What the task asks »
Answer these from the comments on college degrees below:
(a) How long was the contract held by the programmer who had to be hand-held on everything?
(b) What degree does the commenter who works as a photographer hold?
(c) Which school does one commenter recommend if the choice is 30k a year for UT versus 70k for SMU?
BEGIN Text excerpt
Another related question is people getting a degree in a field that will earn them big bucks (or a comfortable living) but having no apptitude for the job. They can get the degree, but can’t perform in the field.
It wasn’t a college degree, but a technical school certificate (?) that one contract programmer I had working on my team had received. I don’t know what/how they taught him, but he had zero apptitude for the job. He had to be hand-held on everything. He had a three-month contract, and that was as long as we kept him.
I am not sure that’s true. One of the things you “get” at a fancy college is access to great internships and job placements, along with advisors to help you get into a professional program. An English degree is worth a lot more if you interned with Facebook and Bank of America before you graduate, and if they can hook you up with interviews with 5 Fortune 500s your senior year.
I mean, if it’s 30k a year for UT vs 70k for SMU, go to UT. But if it’s 20k a year to USC (with financial aid) vs 10k/at your local regional commuter College, I’d probably go USC.
Have a BS in engineering from a liberal arts university. I never held an engineering job but went into IT and then management. I feel like the liberal arts schooling made me a more well-rounded person and continues to help me. I am very glad I went this route and expanded my thinking. Of course, I love to continually learn and still read, learn foreign languages, play music, attend concerts and theatrical productions, etc.
I have a BA in English Literature. It does not apply to my current job, but there was never any intention of my specific major to apply to my current employment. I’m a photographer, so it really didn’t matter what I studied, as long as people were willing to pay me for pictures. I have also briefly worked (for a year or so) as a legal assistant at a small law criminal defense law firm, but that title isn’t really a true Legal Assistant, so much as jack-of-all-trades from office manager, to researcher, to IT guy, to process server, to picking up people from prison, to paper filer, to messenger, to transcriber of overhears/surveillance videos, etc. The English lit degree was actually good for that, as a lot of writing was involved, and my general research and high-functioning skills of being in college was perfect for that. It was a fun job I did while in an interim period doing photography at the same time on weekends before transitioning to full time photography again. (I had moved back to the US from Hungaray and pivoted my business to the event industry, so needed some time to get a foothold here.)
I think I’ve become convinced that the worst bang for your buck is the commuter state directional school. You simply won’t have the same opportunities as you would at the flagship state school or a good private school.
If you have close to a full ride, directional commuter schools can be a fine option, especially if you have a practical need to stay close to home. And some are much better than others. But yes, I’d happily pay an more for private or state flagship up to a point. That exact point is dependent on a lot of things.
END Text excerpt
BEGIN Supplied entries
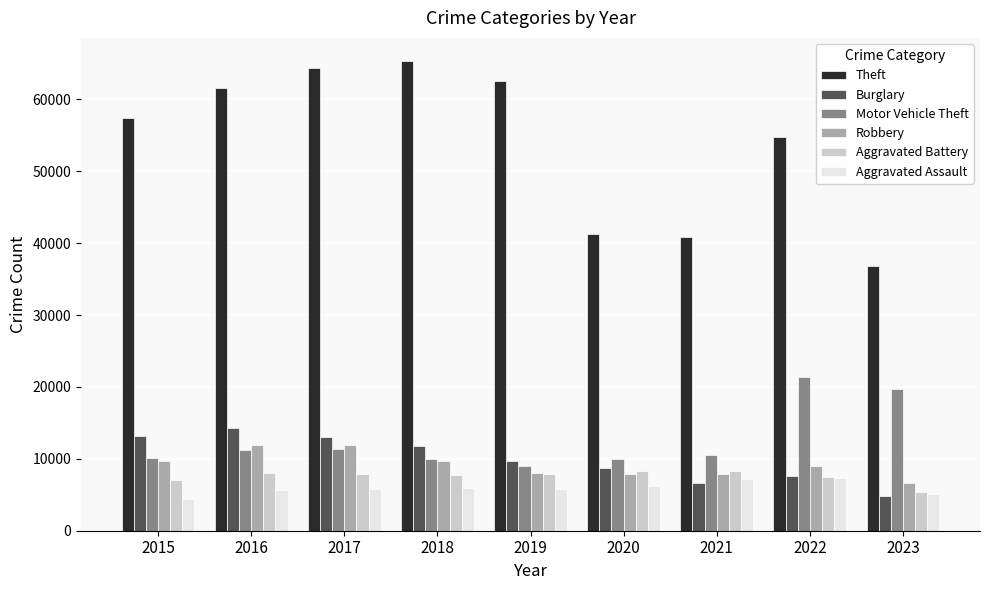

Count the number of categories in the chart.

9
END Supplied entries
BEGIN Supplied entries
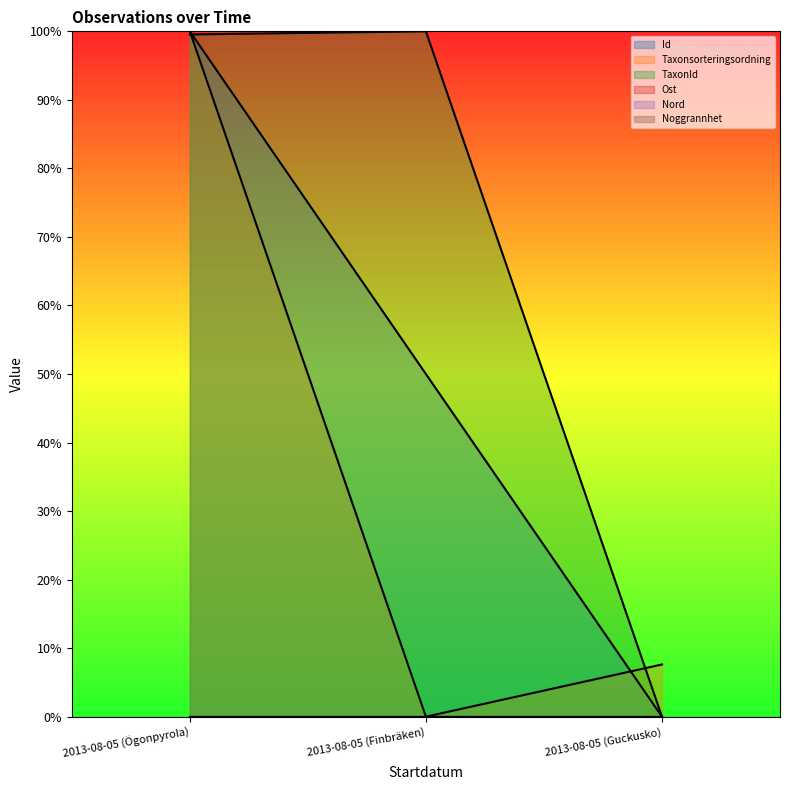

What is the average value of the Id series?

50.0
END Supplied entries
Result of this task »
(a) Three months.
(b) A BA in English Literature.
(c) UT.